Fortunately, too, the sheer efficiency and expertise of the Israelis, flying in from 16 hours away, when contrasted with the relatively slow response and meager capabilities of some other nations, proved a news story that international outlets happened upon by themselves. NBC's Nightly News ran a three-minute feature on the Israeli field hospital, reported by its chief medical correspondent Nancy Snyderman, MD, who termed the Israeli field hospital "the model of medical disaster response." Snyderman highlighted its vital neo-natal intensive-care unit - "that can handle Haiti's most vulnerable" - and showed a young father there keeping watch on his tiny baby, the sole survivor of triplets.

CBS branded the Israeli hospital the "Rolls Royce" of medical installations in Haiti. A BBC report hailed the Israeli rescue efforts. ABC sent a letter of thanks after the Israeli hospital delivered a baby to a woman whom its own reporter, a doctor, had first tried to help himself.

Most awestruck of all was Elizabeth Cohen, a CNN correspondent in Port-au-Prince. On Monday, Cohen came across American doctors at another, hopelessly ill-equipped hospital and heard directly from Dr. Jennifer Furin, from Harvard Medical School, speaking on camera there, that her patients were dying "a slow death from their rotting flesh because the infections are out of control and they need surgery."

"The situation is beyond desperate at this point," said Furin. "Patients were so thankful to have lived through the quake and now they're slowly dying in these hospitals."

Added Furin: "No one except the Israeli hospital has taken any of our patients."

Intrigued, Cohen went to check out the IDF field hospital for herself. "I'm just amazed at what's here. This is like another world compared to the other hospital," she marveled as she walked from Israeli tent to tent. "My God, they have machines here! They have actual operating rooms! It's just amazing!"

Back with Dr. Furin, Cohen asked: "So the Israelis have set up a field hospital. Have the Americans, has the American government, set up a field hospital?"

Furin: "Currently, not yet."

Cohen: "The Israelis came from the other side of the world?!"

Furin, spreading her hands in bafflement: "It's a frustrating thing that I really can't explain."

Another American doctor chipped in: "It makes you almost embarrassed to be an American."

JUST AS there were those who rose up to criticize America for a purported heavy-handed takeover of the Haiti relief effort, there were some, too, who turned on Israel for its response to the disaster.

A few critics within Israel asserted that we had, in the words of one Ynet Internet columnist, "raced to be first" simply to garner PR points, and, "like Everest climbers," had placed our "national flag at the peak to prove that the site has been conquered," but that our rescue effort had been of little real value.

Considerably more perniciously, one T. West from Seattle posted a video on YouTube reiterating the lie of Israeli organ harvesting, and urging Haitians to beware that they not fall victim, which was quickly picked up by anti-Israel Web sites.
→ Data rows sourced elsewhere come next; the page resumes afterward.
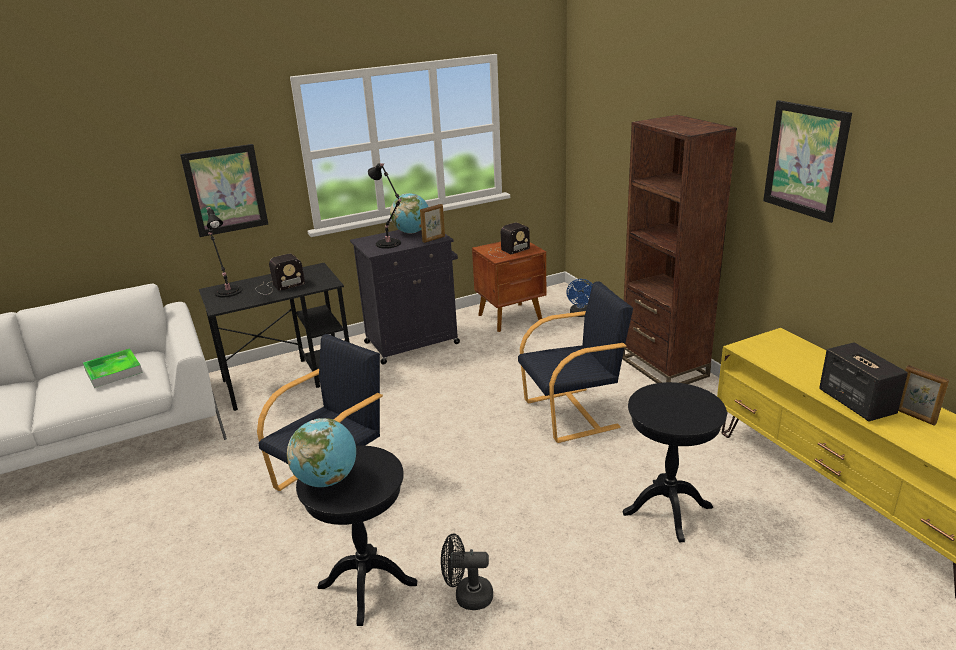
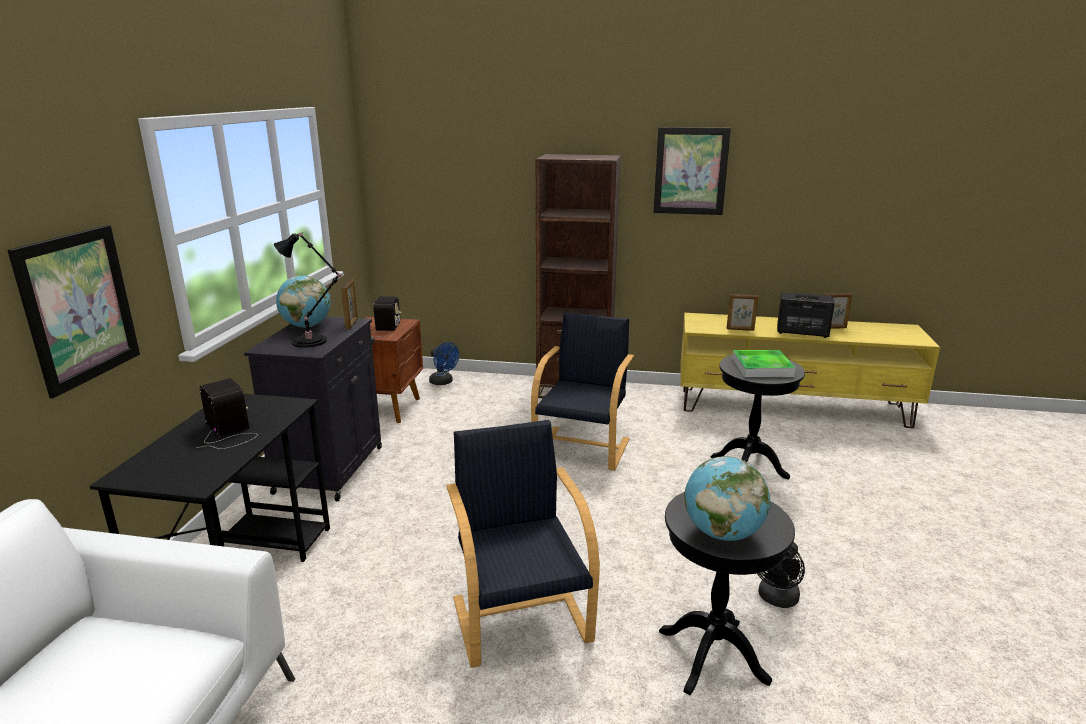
camera: 55 degrees left, 5 degrees down
(113, 371) = (93, 671): tray -> tray (762, 367)
(228, 291) = (157, 466): black table lamp -> none
(278, 286) = (229, 432): radio -> radio turned 45 degrees counterclockwise
(788, 368) = (740, 329): none -> picture frame

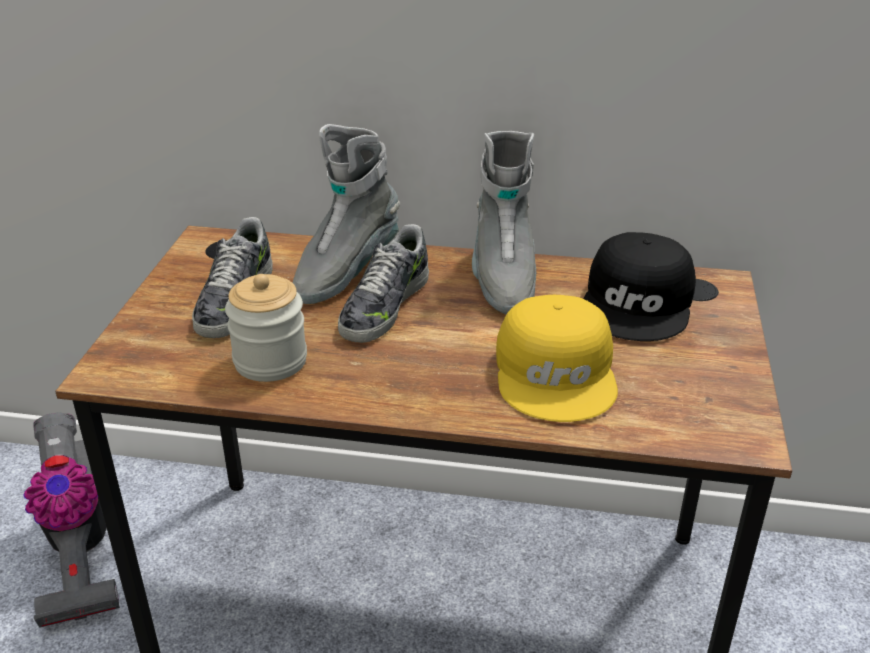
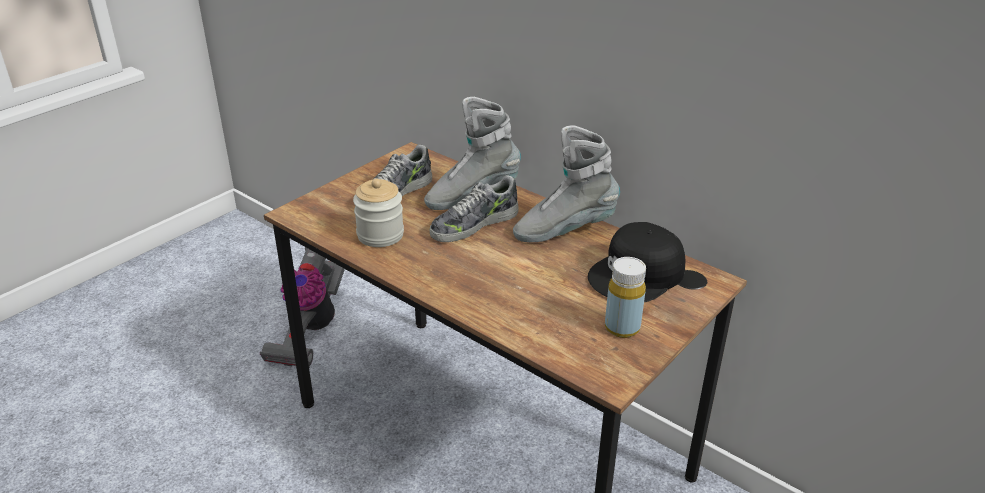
camera: 30 degrees right, 0 degrees up
(502, 277) = (564, 230): grey boot -> grey boot turned 45 degrees clockwise
(557, 373) = (535, 298): yellow cap -> none
(689, 371) = (622, 327): none -> yellow bottle

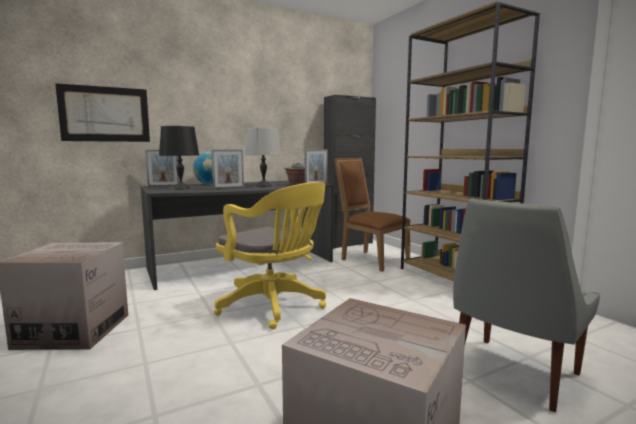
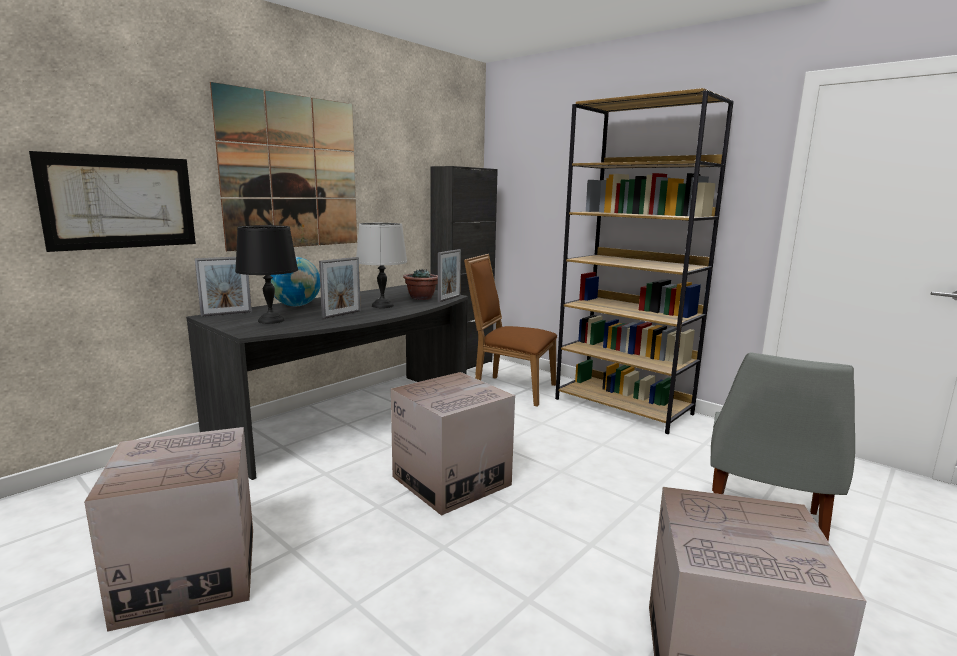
camera: 20 degrees left, 5 degrees up
(217, 99) = (292, 172): none -> picture
(274, 306) = (451, 481): yellow office chair -> cardboard box

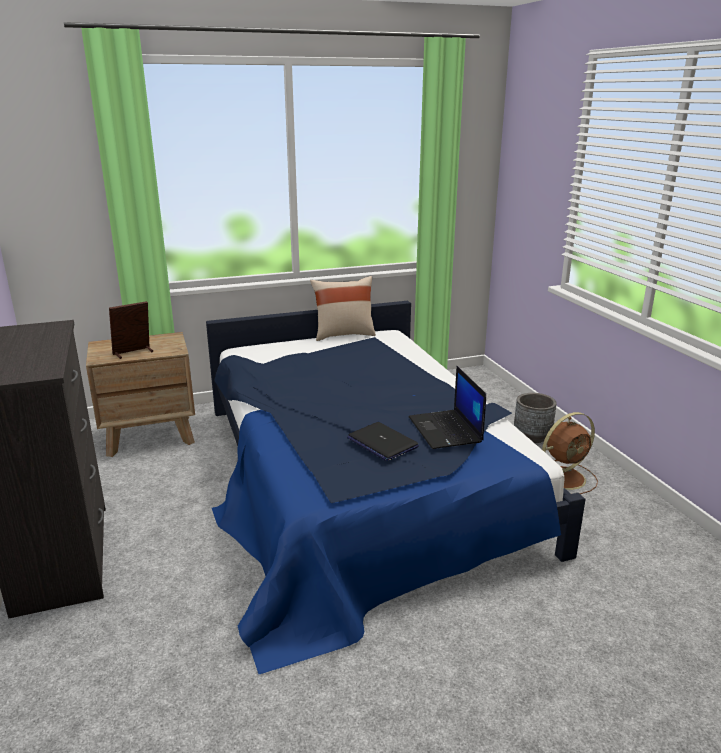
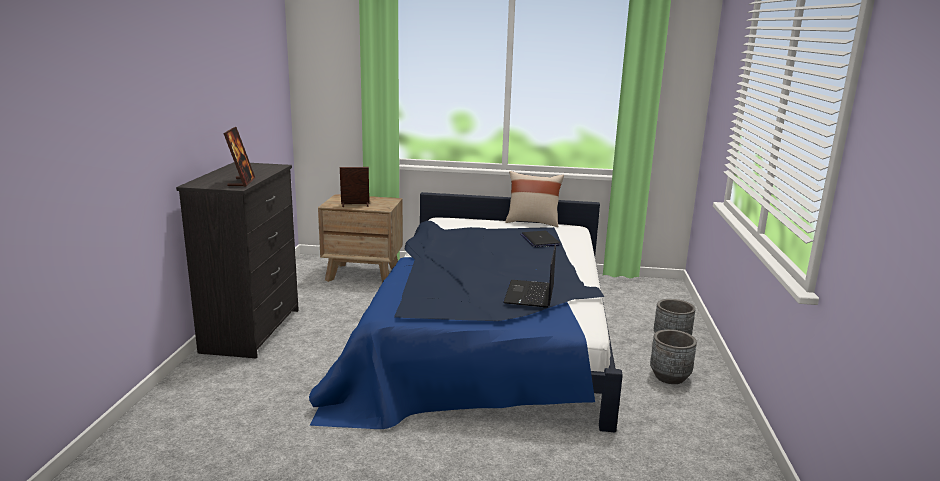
camera: 25 degrees right, 5 degrees down
(40, 363) = (241, 182): none -> picture frame
(382, 442) = (470, 291): laptop -> laptop (539, 240)
(565, 477) = (669, 377): brown fan -> grey planter

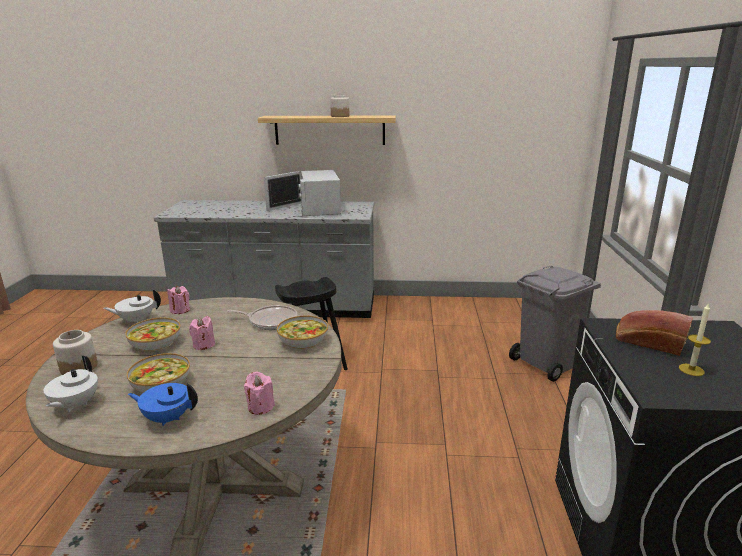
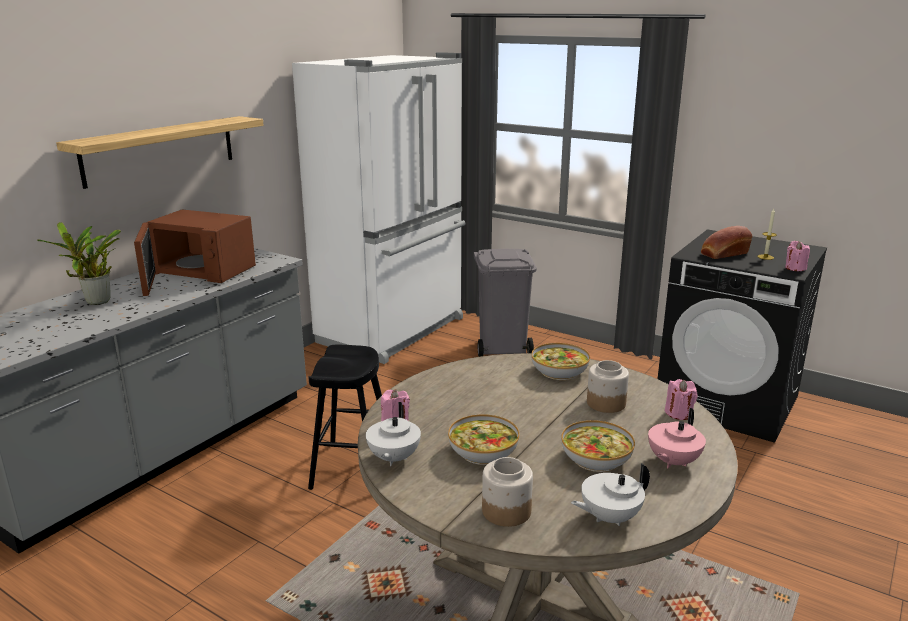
camera: 60 degrees left, 0 degrees up
(75, 405) = (609, 517): white teapot -> white teapot turned 120 degrees clockwise
(167, 418) = (672, 462): blue teapot -> pink teapot
(204, 345) = (518, 422): pink candle -> pink candle (795, 268)
(249, 207) = (96, 303): none -> potted plant
(270, 321) = (493, 378): frying pan -> none
(316, 208) = (200, 271): white microwave -> brown microwave
(340, 116) = (185, 126): jar -> jar (605, 403)
(502, 313) = (394, 330): none -> white fridge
Here and abroad, predictably, there were also those who accused Israel of hypocrisy over the disaster, claiming that we rush across the world to save some people while oppressing others on our own doorstep.

This, too, of course, is all part of the familiar Israeli reality - of charge, and counter-charge, and distortion.

We can argue endlessly, and do, about the policies we adopt when grappling with the Palestinians. But there is one thing that our Haiti rescue outreach made emphatically clear, and that the Palestinians might want to ponder: If you're in trouble and you're not trying to kill us, there's no one like the Israelis to help you out.